Needless to say, shipping a reading chair from overseas to our home seemed a little excessive (or so Bryan reminded me a dozen times while I was surreptitiously researching “cheapest, fastest shipping methods” because I am heedless in this search).

I told Bryan that the useless knowledge I have since accumulated (read: dredged) from hundreds of fruitless Google searches must be shared with the wider world. My knowledge will be of use to someone – or at least it will quit taking up space in my short-term memory. So, here are my essential truths about reading chairs (henceforth known as “RCs”):

  1. RCs must be quite wide and deep – big enough to curl up between the two armrests. I’m talking, knees bent, feet on the cushion / arms, extra space on either side for tucking extra books or chocolates. These are necessities.
  2. RCs must have backs that support your shoulders. The modern trend of cutting off half the backs of chairs makes no sense to me.
  3. RCs must contain down.
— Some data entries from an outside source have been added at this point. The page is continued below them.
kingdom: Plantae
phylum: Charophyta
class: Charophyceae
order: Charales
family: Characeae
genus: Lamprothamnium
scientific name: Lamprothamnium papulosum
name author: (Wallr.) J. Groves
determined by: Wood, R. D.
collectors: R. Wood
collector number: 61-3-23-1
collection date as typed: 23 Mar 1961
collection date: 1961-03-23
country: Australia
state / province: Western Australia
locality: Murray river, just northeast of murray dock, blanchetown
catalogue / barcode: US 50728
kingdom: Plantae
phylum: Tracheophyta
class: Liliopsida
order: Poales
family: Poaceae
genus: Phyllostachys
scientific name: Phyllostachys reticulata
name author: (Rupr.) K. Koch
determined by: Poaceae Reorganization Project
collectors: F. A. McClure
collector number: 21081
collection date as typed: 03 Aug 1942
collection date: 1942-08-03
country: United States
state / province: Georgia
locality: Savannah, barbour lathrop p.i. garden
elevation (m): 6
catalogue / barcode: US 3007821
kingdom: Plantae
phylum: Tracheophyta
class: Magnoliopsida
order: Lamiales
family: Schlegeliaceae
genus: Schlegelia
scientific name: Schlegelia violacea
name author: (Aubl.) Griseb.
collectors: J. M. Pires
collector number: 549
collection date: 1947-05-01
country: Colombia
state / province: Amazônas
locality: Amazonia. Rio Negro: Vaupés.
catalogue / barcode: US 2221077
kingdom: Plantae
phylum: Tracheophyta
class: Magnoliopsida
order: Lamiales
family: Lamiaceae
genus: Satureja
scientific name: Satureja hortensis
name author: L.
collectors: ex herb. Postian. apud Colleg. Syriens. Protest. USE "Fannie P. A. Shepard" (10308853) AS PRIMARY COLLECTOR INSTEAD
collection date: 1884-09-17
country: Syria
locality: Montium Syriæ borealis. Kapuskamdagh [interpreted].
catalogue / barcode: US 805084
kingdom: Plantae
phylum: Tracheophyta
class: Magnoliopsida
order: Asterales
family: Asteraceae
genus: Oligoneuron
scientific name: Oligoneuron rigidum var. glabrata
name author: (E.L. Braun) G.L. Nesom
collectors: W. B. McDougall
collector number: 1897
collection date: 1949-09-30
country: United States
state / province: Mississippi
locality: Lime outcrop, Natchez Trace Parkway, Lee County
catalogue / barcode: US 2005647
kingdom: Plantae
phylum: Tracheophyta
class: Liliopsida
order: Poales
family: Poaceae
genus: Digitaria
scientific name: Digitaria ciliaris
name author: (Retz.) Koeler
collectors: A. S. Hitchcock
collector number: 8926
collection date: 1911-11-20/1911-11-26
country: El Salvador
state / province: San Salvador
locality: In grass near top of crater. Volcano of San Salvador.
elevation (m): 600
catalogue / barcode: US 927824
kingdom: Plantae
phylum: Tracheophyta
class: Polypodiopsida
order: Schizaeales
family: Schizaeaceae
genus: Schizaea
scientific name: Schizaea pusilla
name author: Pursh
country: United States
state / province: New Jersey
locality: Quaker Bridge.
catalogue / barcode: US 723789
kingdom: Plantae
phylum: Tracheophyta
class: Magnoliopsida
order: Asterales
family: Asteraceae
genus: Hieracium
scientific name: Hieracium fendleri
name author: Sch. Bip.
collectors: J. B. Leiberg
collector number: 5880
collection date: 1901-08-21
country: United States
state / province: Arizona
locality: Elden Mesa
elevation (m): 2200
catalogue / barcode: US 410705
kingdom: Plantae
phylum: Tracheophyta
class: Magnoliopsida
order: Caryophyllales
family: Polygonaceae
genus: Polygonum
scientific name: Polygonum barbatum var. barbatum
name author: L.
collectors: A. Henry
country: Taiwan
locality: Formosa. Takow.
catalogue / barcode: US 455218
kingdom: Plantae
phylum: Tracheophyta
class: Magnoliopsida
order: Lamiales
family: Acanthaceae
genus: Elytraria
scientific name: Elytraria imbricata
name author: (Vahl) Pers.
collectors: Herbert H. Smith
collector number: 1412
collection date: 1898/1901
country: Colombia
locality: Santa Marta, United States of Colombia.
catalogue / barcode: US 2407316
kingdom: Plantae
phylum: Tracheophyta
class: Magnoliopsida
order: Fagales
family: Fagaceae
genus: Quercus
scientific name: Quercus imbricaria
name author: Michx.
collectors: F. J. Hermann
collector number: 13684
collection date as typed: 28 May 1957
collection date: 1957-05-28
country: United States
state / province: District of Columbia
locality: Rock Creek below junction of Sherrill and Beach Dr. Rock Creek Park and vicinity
The most comfortable chairs I’ve sat in contain down. Down sinks around your body, it is soft, full of give, and it sighs audibly as you sit down. Is it still alive? I’m not sure I care; It is luxurious.
  4. RC reviews must be free from hints of “this chair was kinda stiff at first, hopefully it softens up soon!” I don’t care who you are, but any sorta-kinda-stiff chair is not coming into my home.
  5. “The 20 best reading chains EVERRRR” lists are written by people who have absolutely no idea what they are talking about – or just by people who have a completely different idea about what a RC entails. Related, do these writers read for hours in chairs, because included on their lists are chairs with no backs, no arms, no room for knees and feet, and are often more of a fashion statement about how much you “look like you read” than about getting actual reading done. However, this piece by The Washington Post was surprisingly thorough.
  6. RCs must be adapted to fit the size of their surrounds. Unfortunately, this means that the popular “chair and a half” (which is really a loveseat disguised as a chair), and the gigantic plushy armchairs of pottery barn will never never never fit in our one bedroom apartment. However, while you consider size, you should never compromise comfort.
  7. RCs must be placed in your most-used living space. Photos of the coziest RCs are always in bedrooms or pristine living rooms. Why? The bedroom part baffles me. Who spends hours reading in their bedroom? I’m a living room person all the way. If I’m in my bedroom, I’ll read on my already-existing gigantic reading chair and accent pillows (i.e., my bed).

Finally, a Pinterest Board of curated RCs in traditional styles and a few more photos of cozy chairs and books:

And that’s about all I know. For now.

Don’t worry, I plan to post pictures of my new chair when it comes. Or, who knows, maybe I’ll be too busy reading.